Problem description — Copy exactly the lines of the data below that run from the line holding "Cờ Công ty Builder" through the line holding "اختيار السيارة المناسبة", both ends included.
** Opening Data to use block **
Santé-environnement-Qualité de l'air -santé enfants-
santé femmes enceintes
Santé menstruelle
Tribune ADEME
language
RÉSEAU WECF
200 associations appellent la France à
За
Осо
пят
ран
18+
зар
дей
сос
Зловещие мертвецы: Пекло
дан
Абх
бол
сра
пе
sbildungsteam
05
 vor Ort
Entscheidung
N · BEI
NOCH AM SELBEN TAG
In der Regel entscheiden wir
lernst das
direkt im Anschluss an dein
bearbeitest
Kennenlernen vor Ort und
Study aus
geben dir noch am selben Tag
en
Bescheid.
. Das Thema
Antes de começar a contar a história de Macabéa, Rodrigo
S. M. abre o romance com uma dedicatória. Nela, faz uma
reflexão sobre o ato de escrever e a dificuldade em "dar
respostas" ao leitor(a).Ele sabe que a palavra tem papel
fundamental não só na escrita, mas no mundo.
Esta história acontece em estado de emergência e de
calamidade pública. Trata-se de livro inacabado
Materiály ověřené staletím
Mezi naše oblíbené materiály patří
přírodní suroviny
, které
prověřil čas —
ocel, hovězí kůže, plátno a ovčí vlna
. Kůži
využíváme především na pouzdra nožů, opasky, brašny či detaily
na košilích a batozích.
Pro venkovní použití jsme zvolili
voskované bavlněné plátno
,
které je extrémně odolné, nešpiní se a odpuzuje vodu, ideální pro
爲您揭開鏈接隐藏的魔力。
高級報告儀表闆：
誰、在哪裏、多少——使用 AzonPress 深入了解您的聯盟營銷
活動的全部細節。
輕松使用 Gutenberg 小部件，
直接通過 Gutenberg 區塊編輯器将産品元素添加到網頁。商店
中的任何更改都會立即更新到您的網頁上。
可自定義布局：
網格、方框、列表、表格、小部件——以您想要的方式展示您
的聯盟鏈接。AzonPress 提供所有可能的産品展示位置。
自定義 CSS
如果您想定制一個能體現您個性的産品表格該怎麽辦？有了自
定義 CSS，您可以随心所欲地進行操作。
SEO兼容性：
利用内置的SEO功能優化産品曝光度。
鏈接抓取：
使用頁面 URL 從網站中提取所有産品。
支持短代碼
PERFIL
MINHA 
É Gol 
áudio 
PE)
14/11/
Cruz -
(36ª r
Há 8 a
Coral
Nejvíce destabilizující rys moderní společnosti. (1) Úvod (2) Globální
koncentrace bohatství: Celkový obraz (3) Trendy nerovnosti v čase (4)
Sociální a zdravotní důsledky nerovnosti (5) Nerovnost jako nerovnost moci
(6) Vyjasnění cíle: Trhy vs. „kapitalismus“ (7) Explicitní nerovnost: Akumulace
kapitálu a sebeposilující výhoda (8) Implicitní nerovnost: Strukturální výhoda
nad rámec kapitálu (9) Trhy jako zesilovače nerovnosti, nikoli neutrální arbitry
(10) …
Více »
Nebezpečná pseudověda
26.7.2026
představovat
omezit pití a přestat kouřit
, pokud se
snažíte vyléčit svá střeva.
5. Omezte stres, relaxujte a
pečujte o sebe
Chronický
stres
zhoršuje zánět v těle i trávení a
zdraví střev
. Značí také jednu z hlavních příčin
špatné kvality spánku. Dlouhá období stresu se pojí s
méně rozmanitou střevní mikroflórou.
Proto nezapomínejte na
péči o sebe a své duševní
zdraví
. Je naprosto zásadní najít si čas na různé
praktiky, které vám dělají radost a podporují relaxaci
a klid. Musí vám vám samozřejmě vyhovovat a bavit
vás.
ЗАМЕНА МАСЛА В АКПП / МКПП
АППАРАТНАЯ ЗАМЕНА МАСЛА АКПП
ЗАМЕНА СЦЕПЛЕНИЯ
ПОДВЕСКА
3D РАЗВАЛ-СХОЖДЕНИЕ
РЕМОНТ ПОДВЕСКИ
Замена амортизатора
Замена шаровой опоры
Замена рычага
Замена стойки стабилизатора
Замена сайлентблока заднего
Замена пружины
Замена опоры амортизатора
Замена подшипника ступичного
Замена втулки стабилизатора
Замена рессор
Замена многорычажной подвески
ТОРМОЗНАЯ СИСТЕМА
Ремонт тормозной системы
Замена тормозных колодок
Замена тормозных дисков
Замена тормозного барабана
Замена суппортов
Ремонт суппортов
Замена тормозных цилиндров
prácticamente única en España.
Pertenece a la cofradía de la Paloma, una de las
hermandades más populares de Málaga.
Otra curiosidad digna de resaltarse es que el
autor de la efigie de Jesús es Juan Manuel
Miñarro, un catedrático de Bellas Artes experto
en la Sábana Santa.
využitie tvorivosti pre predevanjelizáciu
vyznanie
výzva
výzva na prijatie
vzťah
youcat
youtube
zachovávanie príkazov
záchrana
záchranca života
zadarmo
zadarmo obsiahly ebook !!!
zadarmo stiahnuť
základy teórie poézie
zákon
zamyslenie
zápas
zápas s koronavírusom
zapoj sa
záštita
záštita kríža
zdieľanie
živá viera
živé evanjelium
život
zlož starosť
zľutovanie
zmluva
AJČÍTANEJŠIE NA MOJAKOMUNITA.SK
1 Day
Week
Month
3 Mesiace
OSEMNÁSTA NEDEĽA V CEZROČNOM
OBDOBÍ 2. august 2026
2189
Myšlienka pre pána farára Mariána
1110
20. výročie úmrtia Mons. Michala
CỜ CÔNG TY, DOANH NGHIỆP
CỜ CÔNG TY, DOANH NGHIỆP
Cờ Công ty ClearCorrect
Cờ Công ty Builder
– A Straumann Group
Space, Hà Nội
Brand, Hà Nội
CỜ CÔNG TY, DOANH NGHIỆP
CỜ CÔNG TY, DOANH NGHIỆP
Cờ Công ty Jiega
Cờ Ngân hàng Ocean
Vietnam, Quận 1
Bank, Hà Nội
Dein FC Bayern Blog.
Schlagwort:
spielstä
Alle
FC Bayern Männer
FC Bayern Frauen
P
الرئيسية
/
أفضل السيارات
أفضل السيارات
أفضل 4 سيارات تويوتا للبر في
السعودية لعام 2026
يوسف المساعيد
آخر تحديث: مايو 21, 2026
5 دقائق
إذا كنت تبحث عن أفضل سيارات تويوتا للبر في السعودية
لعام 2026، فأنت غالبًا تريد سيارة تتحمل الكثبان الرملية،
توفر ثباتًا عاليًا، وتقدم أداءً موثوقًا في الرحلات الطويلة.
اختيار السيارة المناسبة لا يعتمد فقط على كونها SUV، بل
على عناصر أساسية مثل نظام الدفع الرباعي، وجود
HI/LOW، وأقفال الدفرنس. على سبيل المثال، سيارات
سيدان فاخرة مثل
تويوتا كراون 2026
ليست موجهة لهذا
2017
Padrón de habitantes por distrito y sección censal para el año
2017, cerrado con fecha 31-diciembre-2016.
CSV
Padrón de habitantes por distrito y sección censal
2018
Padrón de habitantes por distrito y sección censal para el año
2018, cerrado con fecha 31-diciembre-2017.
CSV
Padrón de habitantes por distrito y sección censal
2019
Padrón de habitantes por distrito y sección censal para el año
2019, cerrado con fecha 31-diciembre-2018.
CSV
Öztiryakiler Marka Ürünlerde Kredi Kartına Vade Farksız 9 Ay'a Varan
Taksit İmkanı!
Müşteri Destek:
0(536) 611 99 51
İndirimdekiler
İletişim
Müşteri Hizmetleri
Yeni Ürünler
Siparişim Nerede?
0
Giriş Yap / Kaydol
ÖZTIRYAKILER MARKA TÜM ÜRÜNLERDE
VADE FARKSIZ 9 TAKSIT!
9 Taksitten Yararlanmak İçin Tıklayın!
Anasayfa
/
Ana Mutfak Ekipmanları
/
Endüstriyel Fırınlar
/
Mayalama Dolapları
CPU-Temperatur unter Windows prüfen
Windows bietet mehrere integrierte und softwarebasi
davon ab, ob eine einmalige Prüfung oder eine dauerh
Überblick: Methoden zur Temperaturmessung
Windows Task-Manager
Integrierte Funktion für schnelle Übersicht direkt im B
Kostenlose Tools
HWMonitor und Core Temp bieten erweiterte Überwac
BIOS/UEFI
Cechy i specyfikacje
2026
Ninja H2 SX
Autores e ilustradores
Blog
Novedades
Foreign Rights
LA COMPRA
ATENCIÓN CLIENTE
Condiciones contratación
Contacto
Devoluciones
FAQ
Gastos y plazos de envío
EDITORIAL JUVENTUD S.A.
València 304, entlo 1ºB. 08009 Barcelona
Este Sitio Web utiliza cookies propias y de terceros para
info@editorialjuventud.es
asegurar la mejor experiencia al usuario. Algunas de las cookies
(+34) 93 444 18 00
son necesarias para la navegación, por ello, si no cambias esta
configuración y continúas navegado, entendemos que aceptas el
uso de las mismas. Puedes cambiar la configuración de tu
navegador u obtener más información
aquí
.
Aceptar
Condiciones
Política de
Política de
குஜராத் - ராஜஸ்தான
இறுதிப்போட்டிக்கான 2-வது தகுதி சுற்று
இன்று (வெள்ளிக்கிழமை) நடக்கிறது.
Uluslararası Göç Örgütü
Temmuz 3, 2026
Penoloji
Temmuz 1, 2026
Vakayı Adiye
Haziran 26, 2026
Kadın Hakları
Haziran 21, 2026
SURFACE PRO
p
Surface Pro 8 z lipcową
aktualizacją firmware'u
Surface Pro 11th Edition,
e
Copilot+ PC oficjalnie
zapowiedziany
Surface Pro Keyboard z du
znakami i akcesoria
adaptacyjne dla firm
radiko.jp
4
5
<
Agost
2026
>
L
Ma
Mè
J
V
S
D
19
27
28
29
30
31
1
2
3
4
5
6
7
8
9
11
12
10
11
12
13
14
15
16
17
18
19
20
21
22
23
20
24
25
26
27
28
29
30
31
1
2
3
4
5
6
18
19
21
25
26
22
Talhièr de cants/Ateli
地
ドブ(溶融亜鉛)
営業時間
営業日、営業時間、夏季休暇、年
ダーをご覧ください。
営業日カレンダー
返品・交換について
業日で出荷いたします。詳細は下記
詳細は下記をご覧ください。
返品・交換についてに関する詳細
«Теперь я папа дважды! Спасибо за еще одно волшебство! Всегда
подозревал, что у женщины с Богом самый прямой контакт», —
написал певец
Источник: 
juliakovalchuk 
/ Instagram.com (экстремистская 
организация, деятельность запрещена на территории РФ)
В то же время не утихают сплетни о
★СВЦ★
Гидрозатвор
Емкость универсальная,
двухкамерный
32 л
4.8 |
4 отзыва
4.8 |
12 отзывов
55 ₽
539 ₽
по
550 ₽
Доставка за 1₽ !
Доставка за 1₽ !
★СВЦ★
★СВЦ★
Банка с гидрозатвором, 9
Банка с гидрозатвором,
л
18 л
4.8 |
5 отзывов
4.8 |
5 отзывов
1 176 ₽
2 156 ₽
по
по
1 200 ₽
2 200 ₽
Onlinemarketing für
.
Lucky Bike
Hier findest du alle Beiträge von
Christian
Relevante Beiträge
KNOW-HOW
** Closing Data to use block **
Answer for this exercise —
Cờ Công ty Builder
– A Straumann Group
Space, Hà Nội
Brand, Hà Nội
CỜ CÔNG TY, DOANH NGHIỆP
CỜ CÔNG TY, DOANH NGHIỆP
Cờ Công ty Jiega
Cờ Ngân hàng Ocean
Vietnam, Quận 1
Bank, Hà Nội
Dein FC Bayern Blog.
Schlagwort:
spielstä
Alle
FC Bayern Männer
FC Bayern Frauen
P
الرئيسية
/
أفضل السيارات
أفضل السيارات
أفضل 4 سيارات تويوتا للبر في
السعودية لعام 2026
يوسف المساعيد
آخر تحديث: مايو 21, 2026
5 دقائق
إذا كنت تبحث عن أفضل سيارات تويوتا للبر في السعودية
لعام 2026، فأنت غالبًا تريد سيارة تتحمل الكثبان الرملية،
توفر ثباتًا عاليًا، وتقدم أداءً موثوقًا في الرحلات الطويلة.
اختيار السيارة المناسبة لا يعتمد فقط على كونها SUV، بل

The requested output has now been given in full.